Imagine that. Three thousand frames a second and none of them show a clear winner. Common sense would say that was impossible, but it’s not. It is just incredibly unlikely. Enough heats in enough events, it was bound to happen eventually.
By the way, The International Olympic Committee decided that the result would be determined by either a tie-breaker race, or a coin toss, athletes’ choice.
I feel bad for the two ladies either way.
Intelligence and Cats
Meanwhile, those great big boffo brains at Google have been doing what any group of billionaire nerds with massive amounts of resources would be trying to do : make the world’s first artificial intelligence out of a neural network of 16,000 computer processors.
A neural network is one in which the individual machines and the connections between them are modeled as closely as possible on the human brain, with each machine a neuron.
The article is annoying vague about what, exactly, they did with said network, but basically, they fed it ten billion images taken from the frames of YouTube videos, and the network trained itself (?) to recognize various objects within those images.
I do not quite fully comprehend, but I am glad that their results seem to confirm the theory that the brain uses specific neurons to recognize specific objects.
But we all know what they were really doing : testing the theory that if you create enough connections between enough neurons and then give the resulting network literally any kind of stimulus, consciousness will spontaneously arise.
Guess 16,000 processor-neurons was not enough. Next time try a million!
Almost a Turing
In a normal week, that would be a pretty amazing result in the world of artificial intelligence. But Google’s intriguing experiment pales in comparison to the news from last Saturday.
Last Saturday was June 23, 2012, and would have been the one hundredth birthday of computer scientist and all around amazing meganerd Alan Turing 100th birthday.
To celebrate, they held the most massive Turing Test event ever, and as is befitting Turing’s centennial, a chatbot named Eugene Goostman won the competition with a nearly 29 percent result.
To refresh your memory, the Turing Test states that if a computer program can fool thirty percent of the judges into thinking it is a human being, it is to be considered artificially intelligent.
So for Eugene Goostman, a chatbot that simulates a 13 year old boy, to come so close to Turing’s target is truly enormous news.
The fact that it happened at an event celebrating Turing just makes it all the sweeter.
The article is sketchy on to how it pulled this off, or even who the hell programmed it, although if you want to talk to Eugene, you can do it here. That would seem to indicate that it was the Princeton AI team who programmed Eugene.
Way to drop the ball there, Pop Sci.
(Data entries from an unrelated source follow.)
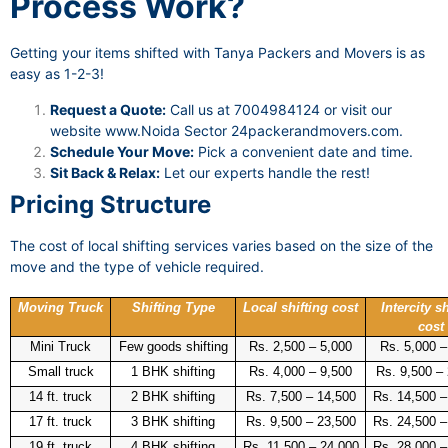
Process Work?
Getting your items shifted with Tanya Packers and Movers is as
easy as 1-2-3!
Request a Quote:
Call us at 7004984124 or visit our
website
www.Noida Sector 24packerandmovers.com
.
Schedule Your Move:
Pick a convenient date and time.
Sit Back & Relax:
Let our experts handle the rest!
Pricing Structure
The cost of local shifting services varies based on the size of the
move and the type of vehicle required.
Moving Truck
Shifting Type
Local shifting cost
Intercity sh
cost
Mini Truck
Few goods shifting
Rs. 2,500 – 5,000
Rs. 5,000 –
Small truck
1 BHK shifting
Rs. 4,000 – 9,500
Rs. 9,500 –
14 ft. truck
2 BHK shifting
Rs. 7,500 – 14,500
Rs. 14,500 –
17 ft. truck
3 BHK shifting
Rs. 9,500 – 23,500
Rs. 24,500 –
19 ft. truck
4 BHK shifting
Rs. 11,500 – 24,000
Rs. 28,000 –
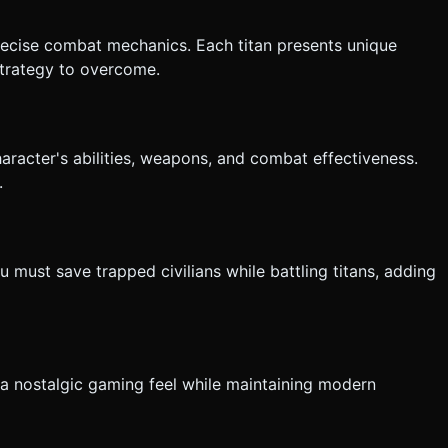
precise combat mechanics. Each titan presents unique
 strategy to overcome.
aracter's abilities, weapons, and combat effectiveness.
.
 must save trapped civilians while battling titans, adding
g a nostalgic gaming feel while maintaining modern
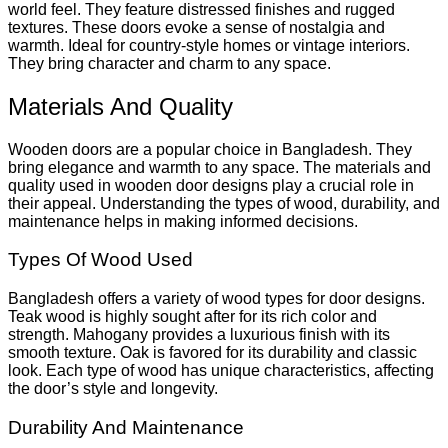
world feel. They feature distressed finishes and rugged
textures. These doors evoke a sense of nostalgia and
warmth. Ideal for country-style homes or vintage interiors.
They bring character and charm to any space.
Materials And Quality
Wooden doors are a popular choice in Bangladesh. They
bring elegance and warmth to any space. The materials and
quality used in wooden door designs play a crucial role in
their appeal. Understanding the types of wood, durability, and
maintenance helps in making informed decisions.
Types Of Wood Used
Bangladesh offers a variety of wood types for door designs.
Teak wood is highly sought after for its rich color and
strength. Mahogany provides a luxurious finish with its
smooth texture. Oak is favored for its durability and classic
look. Each type of wood has unique characteristics, affecting
the door’s style and longevity.
Durability And Maintenance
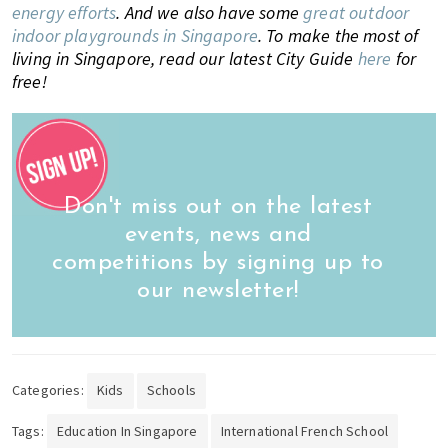
energy efforts
. And we also have some
great outdoor
indoor playgrounds in Singapore
.
To make the most of
living in Singapore, read our latest City Guide
here
for
free!
Don't miss out on the latest
events, news and
competitions by signing up to
our newsletter!
Categories:
Kids
Schools
Tags:
Education In Singapore
International French School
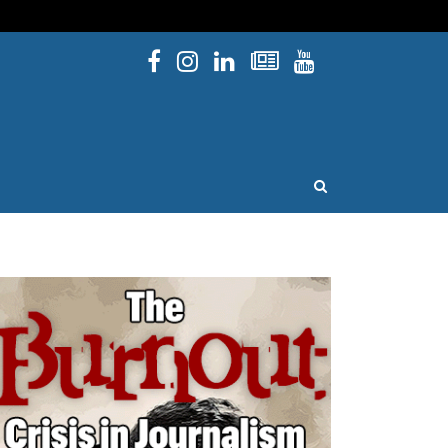
Facebook
Instagram
Linked In
Newsletters
YouTube
issouri
OPEN SEARCH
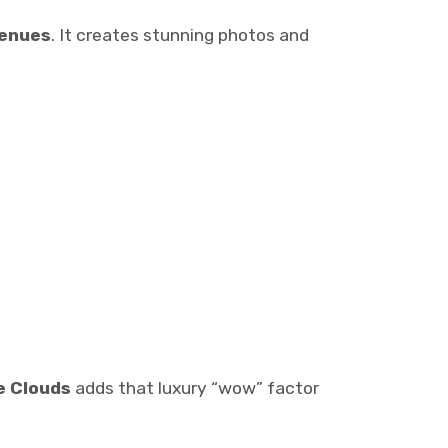
venues
. It creates stunning photos and
e Clouds
adds that luxury “wow” factor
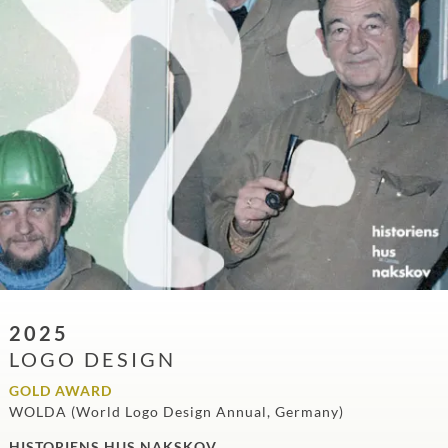
2025
LOGO DESIGN
GOLD AWARD
WOLDA (World Logo Design Annual, Germany)
HISTORIENS HUS NAKSKOV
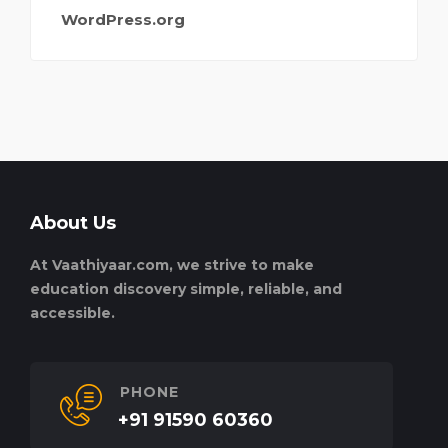
WordPress.org
About Us
At Vaathiyaar.com, we strive to make
education discovery simple, reliable, and
accessible.
PHONE
+91 91590 60360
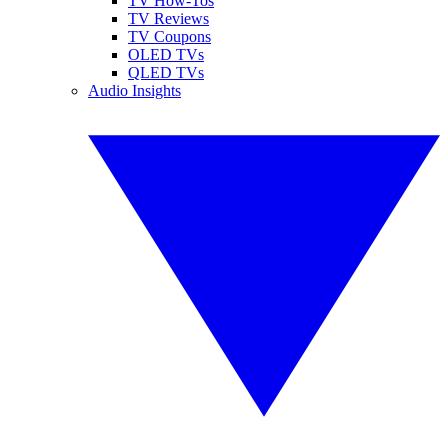
TV How-Tos
TV Reviews
TV Coupons
OLED TVs
QLED TVs
Audio Insights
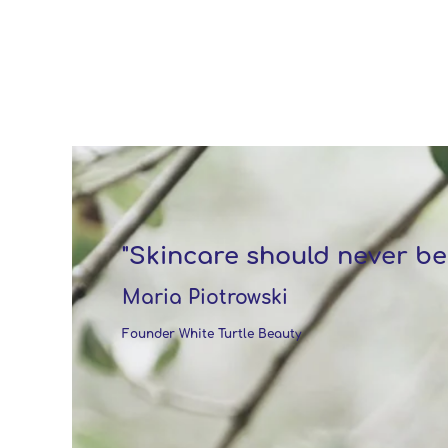
"Skincare should never be
Maria Piotrowski
Founder White Turtle Beauty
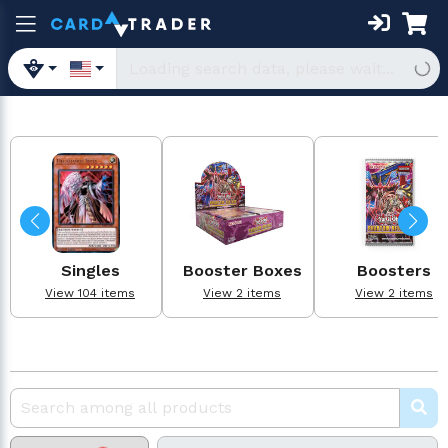
Singles
Booster Boxes
Boosters
View 104 items
View 2 items
View 2 items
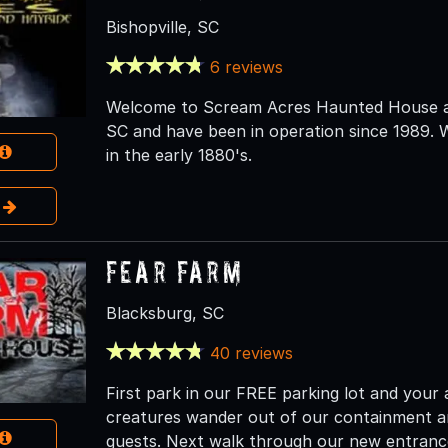
Bishopville, SC
6 reviews
Welcome to Scream Acres Haunted House and
SC and have been in operation since 1989. W
in the early 1880's.
e
Fear Farm
Blacksburg, SC
40 reviews
First park in our FREE parking lot and your
creatures wander out of our containment an
guests. Next walk through our new entranc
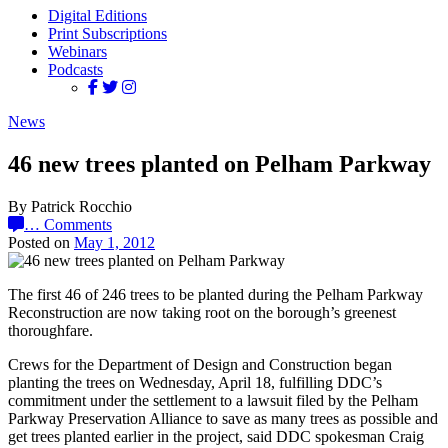
Digital Editions
Print Subscriptions
Webinars
Podcasts
News
46 new trees planted on Pelham Parkway
By Patrick Rocchio
…
Comments
Posted on
May 1, 2012
The first 46 of 246 trees to be planted during the Pelham Parkway
Reconstruction are now taking root on the borough’s greenest
thoroughfare.
Crews for the Department of Design and Construction began
planting the trees on Wednesday, April 18, fulfilling DDC’s
commitment under the settlement to a lawsuit filed by the Pelham
Parkway Preservation Alliance to save as many trees as possible and
get trees planted earlier in the project, said DDC spokesman Craig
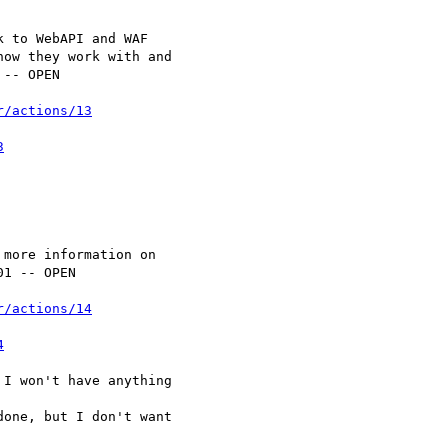
r/actions/13
3
r/actions/14
4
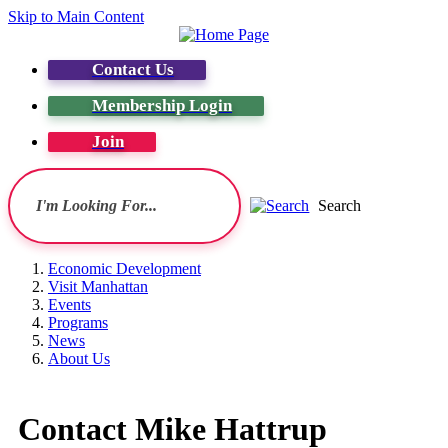
Skip to Main Content
Contact Us
Membership Login
Join
Search
Economic Development
Visit Manhattan
Events
Programs
News
About Us
Contact Mike Hattrup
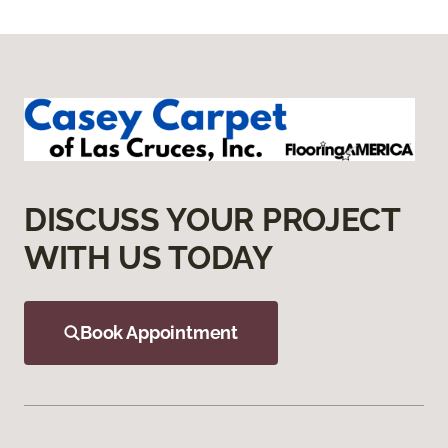
DISCUSS YOUR PROJECT
WITH US TODAY
Book Appointment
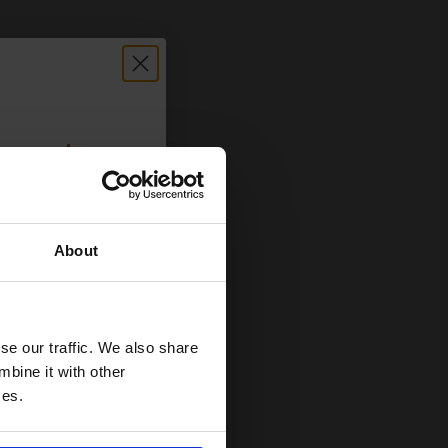
count:
OFF
About
 email offers
a 15% off
and toners
se our traffic. We also share
 now
mbine it with other
ces.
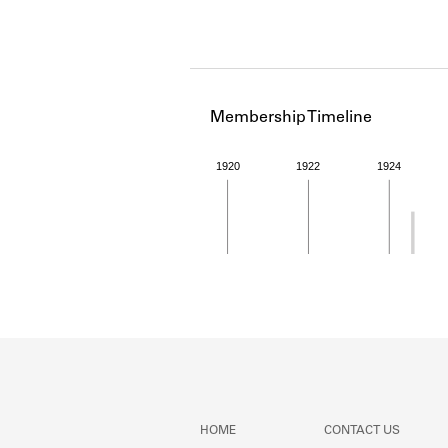
Membership Timeline
1920
1922
1924
Member timeline showing act
HOME
CONTACT US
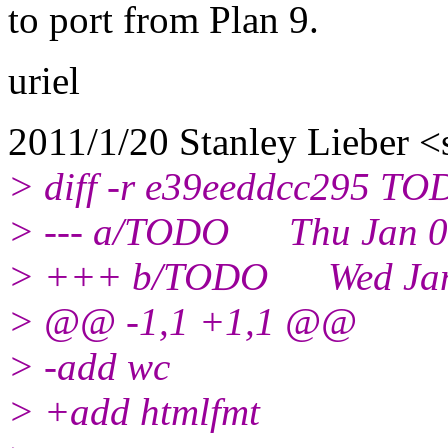
to port from Plan 9.
uriel
2011/1/20 Stanley Lieber <
> diff -r e39eeddcc295 T
> --- a/TODO Thu Jan 06
> +++ b/TODO Wed Jan 1
> @@ -1,1 +1,1 @@
> -add wc
> +add htmlfmt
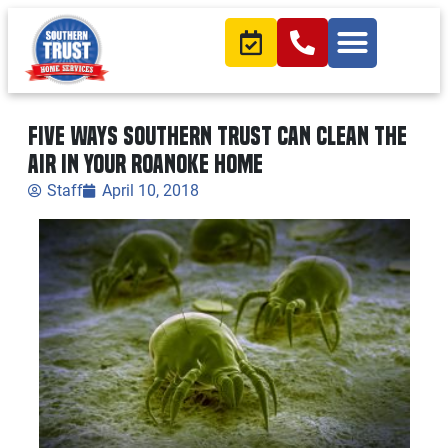
Five ways Southern Trust can clean the
air in your Roanoke home
Staff
April 10, 2018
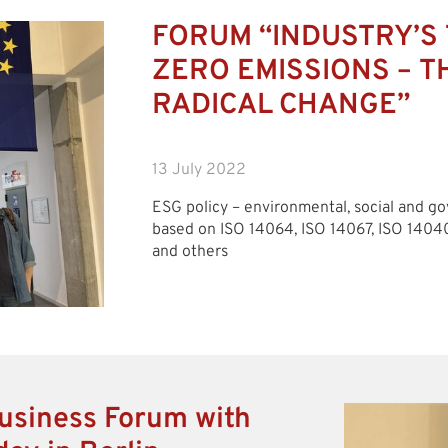
FORUM “INDUSTRY’S 
ZERO EMISSIONS – T
RADICAL CHANGE”
13 July 2022
ESG policy – environmental, social and 
based on ISO 14064, ISO 14067, ISO 1404
and others
usiness Forum with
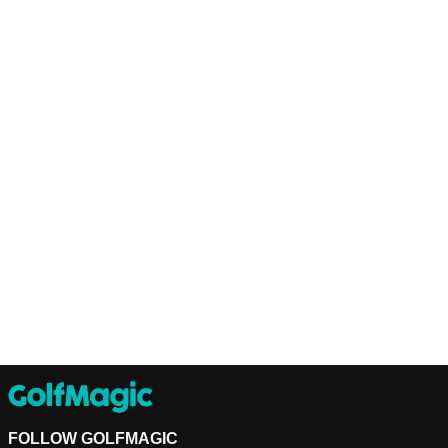
FOLLOW GOLFMAGIC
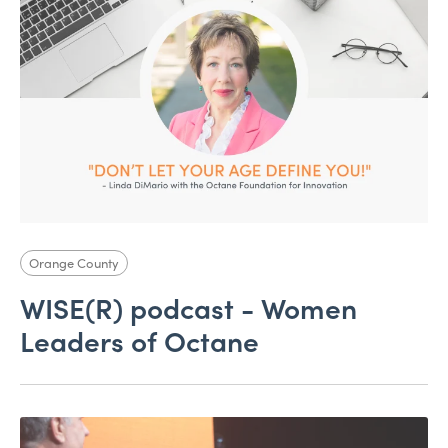
Orange County
WISE(R) podcast - Women
Leaders of Octane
Good thing you don’t cover sports or the headline would be “Some Guy Beats Home Run Record”.
But one clue as to their technique might be their choice of a thirteen year old boy as their persona. That way, the chatbot can appear intelligent, but any lack of verbal sophistication will be explained away by observers as, well, he is only thirteen years old.
In fact, in the future, using a sub-adult persona might well be deemed to be cheating. I am sure that simulated the text input of a toddler would be simplicity itself.
Just a random number generator plugged into the ASCII table, really.